While I love the concept of pay transparency, I don’t believe that most organizations are in a position to experience the positive effects of opening the compensation books. Three of the top reasons pay transparency can be difficult to implement include:
Ineffective performance management systems
If you decide to share compensation openly, don’t be surprised by the burden it places on your performance management system and its ability to effectively distinguish performers in a meaningful way—including low performers that have significant opportunities for improvement. If your organization’s culture supports an “everyone meets expectations” feedback system, then it’s going to be challenging to explain why some employees make more than others based on performance.
Poorly trained supervisors and managers
Compensation is a personal and emotional element of the employment relationship. When employees have questions or concerns about their compensation, it makes sense they go to the supervisor or manager who knows them best and understands their role and its contributions to the success of the organization. If supervisors are not prepared to effectively explain the organization’s compensation philosophy, how compensation decisions are made, and how individual experience and performance is factored into setting pay, then employees get frustrated by what appears to be a random and unfair process and assume they are not paid appropriately since the person who knows them best appears to have little influence or understanding of how actual compensation decisions are made.

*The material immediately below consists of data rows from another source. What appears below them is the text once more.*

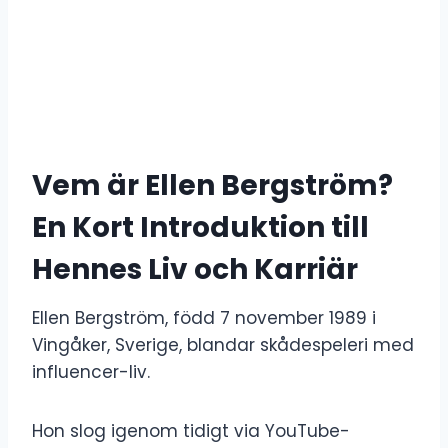
Vem är Ellen Bergström?
En Kort Introduktion till
Hennes Liv och Karriär
Ellen Bergström, född 7 november 1989 i
Vingåker, Sverige, blandar skådespeleri med
influencer-liv.
Hon slog igenom tidigt via YouTube-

Lack of investment and attention to your compensation program to date
You may not have a formal compensation program in place or used market data to make decisions. Over time, issues will inevitably find their way into your compensation program; without proper attention they can take on a life of their own, including: compression between new hires and legacy employees, lack of meaningful distinctions in pay between employees and supervisors, and other internal equity challenges. Unless you are in a position to fix these issues before you openly share compensation details, it will be difficult to defend your current system and you will quickly erode trust.
No compensation program is perfect; they require care and maintenance over time to ensure relevancy and competitiveness. If your goal is to one day share compensation openly at your organization, reflect upon these three things—and your organization’s ability to afford fixing current issues—before you allow an opportunity to empower employees quickly become a destructive and demoralizing event for everyone.